Ce désordre t’inspire-t-il aussi pour écrire de nouveaux textes?
Oui, c’est sûr, mais je ne le ferais pas maintenant, parce que je ne veux pas que mes chansons deviennent un hymne à la révolution.
Depuis un certain moment, on sent comme une forte montée d’islamisme en Tunisie, ne crains tu pas leur présence sur le long terme, surtout que, dans d’autres pays, ils se sont révélé des ennemis de l’art et des artistes?
Moi, je ne crains rien. Et d’un, je n’ai pas eu peur de Ben Ali, je ne vais pas avoir peur aujourd’hui des islamistes. De deux, il y a un clivage entre les islamistes radicaux, qui veulent imposer la charia, et ces autres extrémistes qui veulent nier toute influence arabo musulmane sur notre culture. Le problème est très simple. Nous sommes un pays musulman qu’on le veuille où pas, notre culture est fortement influencée par l’islam. Regardez, pendant le ramadan, même des athées adoptent le rythme et le rituel du mois du jeûne.

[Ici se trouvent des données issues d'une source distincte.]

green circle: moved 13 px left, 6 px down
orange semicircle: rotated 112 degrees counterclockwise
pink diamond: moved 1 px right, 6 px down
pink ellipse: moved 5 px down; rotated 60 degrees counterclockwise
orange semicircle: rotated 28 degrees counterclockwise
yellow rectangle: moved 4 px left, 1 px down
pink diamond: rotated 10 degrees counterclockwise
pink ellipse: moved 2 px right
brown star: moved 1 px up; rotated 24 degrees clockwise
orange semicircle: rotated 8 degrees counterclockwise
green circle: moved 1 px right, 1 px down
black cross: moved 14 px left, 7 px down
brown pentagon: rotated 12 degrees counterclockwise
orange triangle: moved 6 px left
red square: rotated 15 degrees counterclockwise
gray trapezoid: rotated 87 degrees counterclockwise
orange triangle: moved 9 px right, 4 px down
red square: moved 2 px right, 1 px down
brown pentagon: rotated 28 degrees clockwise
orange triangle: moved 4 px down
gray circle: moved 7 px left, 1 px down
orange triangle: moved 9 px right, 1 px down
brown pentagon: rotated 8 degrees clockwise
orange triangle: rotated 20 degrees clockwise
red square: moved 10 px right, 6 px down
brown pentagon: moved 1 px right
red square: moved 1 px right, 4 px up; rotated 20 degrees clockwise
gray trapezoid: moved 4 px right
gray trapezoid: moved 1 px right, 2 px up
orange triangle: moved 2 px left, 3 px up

Cela dit, ce n’est pas une raison pour imposer la loi islamiste. L’un de mes oncles est imam et j’ai des oncles et des tantes qui font la prière, comme j’en ai d’autres qui boivent de l’alcool. Ce n’est pas pour autant qu’ils ne se respectent pas.
C’est un faux problème qui nous éloigne des vrais problèmes de notre société: la construction d’une nouvelle Tunisie avec une justice sociale, économique et politique pour remonter la pente.

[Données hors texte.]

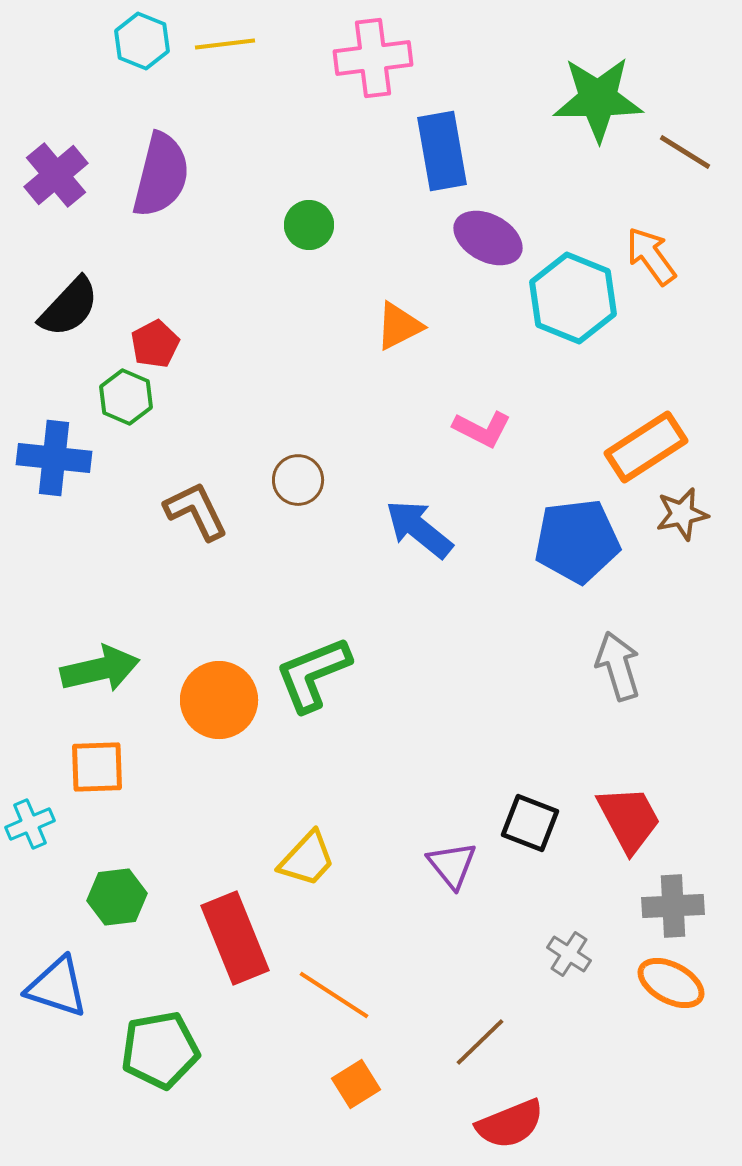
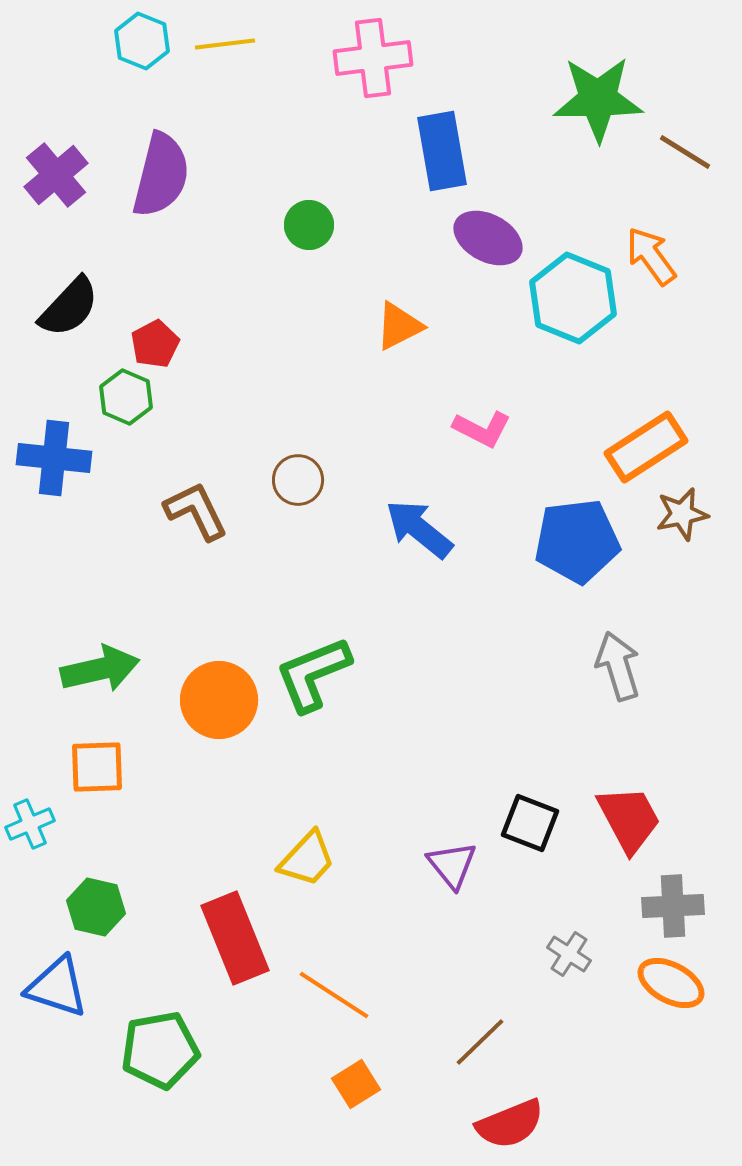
green hexagon at (117, 897): moved 21 px left, 10 px down; rotated 20 degrees clockwise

Il y a quelques mois, tu n’aurais pas pu faire des représentations dans les universités ou sur un plateau de télévision. Aujourd’hui, on a l’impression que les médias s’arrachent ta présence sur les plateaux. Est-ce une consécration pour toi?
Je n’ai accepté qu’une fois d’aller sur un plateau de télévision. C’était au début de la révolution, parce que le peuple avait peur et qu’il fallait lui parler. Je ne veux pas devenir une star. Mon but est de pouvoir faire passer des messages.
Ben Ali est parti, le processus démocratique est en marche, si tout irait bien en Tunisie, arrêterais-tu d’écrire des chansons?
Si, par miracle, tous les problèmes seraient réglés en Tunisie, je me donnerais le temps d’écrire de la vraie chanson poétique. Je me consacrerais entièrement à cela.
Alors comment vois-tu l’avenir de ton pays?
Je le vis l’avenir de mon pays. Je ne le vois pas… Lorsqu’on est dedans, on n’a pas le temps de prendre du recul avec ce qui se passe… Je laisse ça au gens qui n’ont rien à faire! (rire)
Il est important de faire des choses concrètes, surtout aujourd’hui, pour aider le pays à s’en sortir. Je le fais dans mon domaine. Chacun son truc.
Quelques minutes avant notre rencontre, je suis tombé sur une vidéo de toi sur Facebook où tu invitais Belhassen Trabesli, présent au Canada depuis le mois de janvier, à ton concert. Pourquoi cette initiative?
Le pauvre, il est seul (sur un ton ironique). Il ne doit pas être content de cette révolution. Il doit même déprimer. Je me suis dit: puisque les Tunisiens sont solidaires entre eux, je vais aller l’inviter à mon concert.
Donc, je me suis rendu au bureau de l’avocat de Belhassen et j’ai remis à sa secrétaire deux billets pour le concert de ce samedi: pour sa femme et pour lui.